Some cases are easier than others. Amy has six children and lives in a clean, well-kept two story. Her children are smart and well adjusted, but she had something like a nervous breakdown after a boyfriend threatened her. She was taken to psychiatric facility, given some drugs and released.

“Even though she hit a bump in the road, her parental capacity is at a higher level than a lot of people,” Richardson notes. Even though Amy and her children are fortunate compared with other cases, it seems evident Amy suffers from an undiagnosed mental health issue, perhaps post-traumatic stress disorder from when she was abused as a child. At least, this is what a therapist told her when he gave her drugs and sent her on her way.

In fact, when you drive around on Richardson’s rounds, you come to realize that there’s an epidemic of undiagnosed and untreated mental illness in the valley, and little in the way of services to help people.

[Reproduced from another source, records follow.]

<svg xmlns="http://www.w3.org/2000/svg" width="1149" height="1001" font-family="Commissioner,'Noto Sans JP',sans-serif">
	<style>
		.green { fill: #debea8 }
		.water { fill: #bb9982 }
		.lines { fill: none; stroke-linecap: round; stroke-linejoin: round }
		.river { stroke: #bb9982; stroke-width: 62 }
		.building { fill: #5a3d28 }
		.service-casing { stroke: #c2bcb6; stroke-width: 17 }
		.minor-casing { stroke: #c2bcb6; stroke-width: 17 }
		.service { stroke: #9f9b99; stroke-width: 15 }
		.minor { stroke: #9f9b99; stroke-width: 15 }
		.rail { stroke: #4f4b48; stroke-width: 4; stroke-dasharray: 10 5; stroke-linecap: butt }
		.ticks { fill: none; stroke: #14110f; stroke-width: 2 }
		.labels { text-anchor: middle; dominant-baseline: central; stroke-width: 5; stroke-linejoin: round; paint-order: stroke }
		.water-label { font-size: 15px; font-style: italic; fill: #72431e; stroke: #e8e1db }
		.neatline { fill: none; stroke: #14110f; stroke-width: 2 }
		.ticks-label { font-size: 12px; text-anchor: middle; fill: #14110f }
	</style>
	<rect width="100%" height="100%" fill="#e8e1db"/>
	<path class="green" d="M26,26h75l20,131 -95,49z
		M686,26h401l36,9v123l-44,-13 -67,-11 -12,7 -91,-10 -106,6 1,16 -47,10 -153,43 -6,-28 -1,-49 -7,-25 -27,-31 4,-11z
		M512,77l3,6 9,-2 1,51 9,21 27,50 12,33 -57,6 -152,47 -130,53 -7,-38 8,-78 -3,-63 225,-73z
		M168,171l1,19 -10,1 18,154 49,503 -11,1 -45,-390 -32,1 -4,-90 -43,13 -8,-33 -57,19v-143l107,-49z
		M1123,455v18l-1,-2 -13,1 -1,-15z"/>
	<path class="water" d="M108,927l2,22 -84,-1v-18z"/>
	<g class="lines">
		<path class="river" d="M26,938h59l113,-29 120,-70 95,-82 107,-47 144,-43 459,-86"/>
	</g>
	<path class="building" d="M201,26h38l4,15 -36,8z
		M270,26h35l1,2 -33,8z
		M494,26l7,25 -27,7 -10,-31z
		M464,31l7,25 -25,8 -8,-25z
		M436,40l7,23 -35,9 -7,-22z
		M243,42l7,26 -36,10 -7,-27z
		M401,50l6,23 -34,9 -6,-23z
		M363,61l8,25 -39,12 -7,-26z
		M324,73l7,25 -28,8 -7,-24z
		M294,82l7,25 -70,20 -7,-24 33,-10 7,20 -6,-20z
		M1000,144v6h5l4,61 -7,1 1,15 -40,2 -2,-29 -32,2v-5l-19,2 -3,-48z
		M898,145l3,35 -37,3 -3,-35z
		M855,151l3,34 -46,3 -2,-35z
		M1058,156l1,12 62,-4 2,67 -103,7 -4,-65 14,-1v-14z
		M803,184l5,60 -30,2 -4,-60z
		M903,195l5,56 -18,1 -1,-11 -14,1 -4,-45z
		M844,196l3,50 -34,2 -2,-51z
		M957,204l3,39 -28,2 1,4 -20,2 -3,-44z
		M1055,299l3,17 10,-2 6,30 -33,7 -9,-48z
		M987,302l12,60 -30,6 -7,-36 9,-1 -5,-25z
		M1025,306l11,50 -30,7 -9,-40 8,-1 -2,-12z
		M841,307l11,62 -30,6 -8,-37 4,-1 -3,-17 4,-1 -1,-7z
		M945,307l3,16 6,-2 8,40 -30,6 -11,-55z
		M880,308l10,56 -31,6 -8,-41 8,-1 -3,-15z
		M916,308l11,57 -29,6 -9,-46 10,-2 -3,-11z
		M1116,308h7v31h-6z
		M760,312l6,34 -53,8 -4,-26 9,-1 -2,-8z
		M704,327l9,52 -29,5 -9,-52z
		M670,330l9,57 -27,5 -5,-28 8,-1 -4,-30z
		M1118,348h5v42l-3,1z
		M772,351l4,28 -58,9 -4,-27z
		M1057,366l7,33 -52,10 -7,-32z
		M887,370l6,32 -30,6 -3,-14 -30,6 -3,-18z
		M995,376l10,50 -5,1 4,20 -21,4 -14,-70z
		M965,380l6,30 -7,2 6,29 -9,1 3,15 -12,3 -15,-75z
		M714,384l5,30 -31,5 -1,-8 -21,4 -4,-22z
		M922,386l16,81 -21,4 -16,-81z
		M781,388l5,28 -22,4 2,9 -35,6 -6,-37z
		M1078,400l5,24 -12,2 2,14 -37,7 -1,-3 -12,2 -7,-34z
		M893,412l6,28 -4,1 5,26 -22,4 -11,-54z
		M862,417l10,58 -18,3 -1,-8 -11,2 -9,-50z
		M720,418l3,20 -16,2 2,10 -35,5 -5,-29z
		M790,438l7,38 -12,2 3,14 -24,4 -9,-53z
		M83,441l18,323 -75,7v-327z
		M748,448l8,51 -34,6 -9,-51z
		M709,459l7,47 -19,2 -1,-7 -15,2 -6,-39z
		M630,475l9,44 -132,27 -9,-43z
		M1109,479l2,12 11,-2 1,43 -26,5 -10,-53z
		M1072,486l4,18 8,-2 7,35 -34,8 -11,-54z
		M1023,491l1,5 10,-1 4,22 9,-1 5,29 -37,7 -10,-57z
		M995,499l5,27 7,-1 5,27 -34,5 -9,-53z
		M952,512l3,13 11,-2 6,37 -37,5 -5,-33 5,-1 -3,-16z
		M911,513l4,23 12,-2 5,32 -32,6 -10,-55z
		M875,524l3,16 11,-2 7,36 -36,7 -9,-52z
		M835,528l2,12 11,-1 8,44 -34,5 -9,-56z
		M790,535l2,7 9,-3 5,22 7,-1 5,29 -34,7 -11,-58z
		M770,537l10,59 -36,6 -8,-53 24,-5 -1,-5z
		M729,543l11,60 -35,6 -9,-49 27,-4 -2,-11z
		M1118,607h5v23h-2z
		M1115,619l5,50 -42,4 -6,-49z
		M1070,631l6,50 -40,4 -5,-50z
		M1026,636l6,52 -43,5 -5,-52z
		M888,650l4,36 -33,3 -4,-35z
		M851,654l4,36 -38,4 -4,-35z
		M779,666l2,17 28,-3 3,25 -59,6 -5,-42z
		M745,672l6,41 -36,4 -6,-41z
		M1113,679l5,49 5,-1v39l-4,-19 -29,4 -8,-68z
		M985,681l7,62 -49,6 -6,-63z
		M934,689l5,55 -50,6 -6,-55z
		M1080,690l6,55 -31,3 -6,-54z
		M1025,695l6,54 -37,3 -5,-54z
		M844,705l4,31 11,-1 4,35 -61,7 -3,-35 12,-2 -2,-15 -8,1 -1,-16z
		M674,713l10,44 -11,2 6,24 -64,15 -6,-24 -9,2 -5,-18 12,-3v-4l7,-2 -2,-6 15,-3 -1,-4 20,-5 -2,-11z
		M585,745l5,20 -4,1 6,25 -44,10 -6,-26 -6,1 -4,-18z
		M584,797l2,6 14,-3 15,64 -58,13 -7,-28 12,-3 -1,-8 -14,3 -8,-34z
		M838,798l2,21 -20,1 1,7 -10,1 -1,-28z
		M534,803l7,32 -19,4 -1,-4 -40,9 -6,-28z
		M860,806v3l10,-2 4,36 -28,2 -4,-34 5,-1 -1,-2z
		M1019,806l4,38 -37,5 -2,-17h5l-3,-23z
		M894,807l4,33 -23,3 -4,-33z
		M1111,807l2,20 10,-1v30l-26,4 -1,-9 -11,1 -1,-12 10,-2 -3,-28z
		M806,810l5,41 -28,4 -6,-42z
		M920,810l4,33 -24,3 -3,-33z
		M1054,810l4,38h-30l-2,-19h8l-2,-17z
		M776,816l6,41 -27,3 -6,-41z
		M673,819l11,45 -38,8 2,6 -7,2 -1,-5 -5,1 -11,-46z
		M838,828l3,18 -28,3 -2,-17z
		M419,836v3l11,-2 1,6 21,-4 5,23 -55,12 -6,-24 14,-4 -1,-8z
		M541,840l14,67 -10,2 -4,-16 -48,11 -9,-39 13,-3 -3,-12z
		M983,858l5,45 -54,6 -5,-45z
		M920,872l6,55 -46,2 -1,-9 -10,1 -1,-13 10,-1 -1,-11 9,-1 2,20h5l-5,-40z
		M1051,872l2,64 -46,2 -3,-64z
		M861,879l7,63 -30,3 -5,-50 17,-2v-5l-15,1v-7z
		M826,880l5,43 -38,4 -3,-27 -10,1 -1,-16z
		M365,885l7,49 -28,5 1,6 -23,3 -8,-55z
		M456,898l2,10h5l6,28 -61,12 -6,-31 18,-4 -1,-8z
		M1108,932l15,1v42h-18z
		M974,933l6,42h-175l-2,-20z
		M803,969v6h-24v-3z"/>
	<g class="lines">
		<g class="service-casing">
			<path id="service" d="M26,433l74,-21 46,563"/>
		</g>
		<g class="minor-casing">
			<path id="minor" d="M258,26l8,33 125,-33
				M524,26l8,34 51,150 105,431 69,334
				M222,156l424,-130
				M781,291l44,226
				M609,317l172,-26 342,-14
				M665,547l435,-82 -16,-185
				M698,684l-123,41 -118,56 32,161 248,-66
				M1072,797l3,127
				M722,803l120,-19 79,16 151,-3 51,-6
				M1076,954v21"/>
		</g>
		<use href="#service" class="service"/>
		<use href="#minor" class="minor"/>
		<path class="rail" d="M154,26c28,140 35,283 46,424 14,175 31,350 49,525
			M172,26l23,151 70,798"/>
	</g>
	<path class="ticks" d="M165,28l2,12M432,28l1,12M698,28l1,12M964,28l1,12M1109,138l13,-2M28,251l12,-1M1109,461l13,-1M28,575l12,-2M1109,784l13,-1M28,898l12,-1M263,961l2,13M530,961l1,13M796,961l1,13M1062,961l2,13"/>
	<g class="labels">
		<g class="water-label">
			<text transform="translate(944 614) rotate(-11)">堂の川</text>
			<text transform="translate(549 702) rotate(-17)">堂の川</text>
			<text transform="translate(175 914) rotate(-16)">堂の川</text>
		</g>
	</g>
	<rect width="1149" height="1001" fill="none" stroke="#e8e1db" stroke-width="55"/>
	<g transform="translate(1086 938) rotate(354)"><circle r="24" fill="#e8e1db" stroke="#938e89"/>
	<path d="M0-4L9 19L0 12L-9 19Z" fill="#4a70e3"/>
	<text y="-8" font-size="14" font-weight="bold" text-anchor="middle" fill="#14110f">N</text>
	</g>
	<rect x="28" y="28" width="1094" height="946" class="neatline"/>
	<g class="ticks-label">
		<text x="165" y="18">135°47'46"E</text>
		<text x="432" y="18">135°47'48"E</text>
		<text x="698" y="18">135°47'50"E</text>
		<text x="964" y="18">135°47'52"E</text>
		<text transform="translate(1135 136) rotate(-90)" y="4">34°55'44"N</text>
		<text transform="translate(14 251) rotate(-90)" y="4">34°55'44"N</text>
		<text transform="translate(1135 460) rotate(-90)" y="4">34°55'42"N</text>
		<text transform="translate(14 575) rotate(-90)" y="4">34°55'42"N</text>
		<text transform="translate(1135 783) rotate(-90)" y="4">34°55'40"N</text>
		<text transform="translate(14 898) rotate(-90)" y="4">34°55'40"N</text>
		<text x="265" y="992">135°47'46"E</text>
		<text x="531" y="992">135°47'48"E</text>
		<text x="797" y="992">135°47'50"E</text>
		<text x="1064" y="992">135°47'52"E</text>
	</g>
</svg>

Most of Richardson’s clients can’t get Medicaid, the federal/state health insurance program for the poor and disabled — Nevada has one of the stingiest of any state in the country. And for those without Medicaid, “Our mental health system is a nightmare.”

And so, very often, there’s nothing standing between Richardson’s clients and prison or death, except Richardson.

Even though the 16-year-old boy took a step back last week, Richardson knows he’s not lost. He’s still on track to be reunited with his mother, who has had her own rough road for nearly a decade. “It’s because I don’t give up. I tell him what he did wrong, but I don’t cast him aside like everyone else. My care for his safety and well-being are unconditional. There’s nothing he can do to change that.”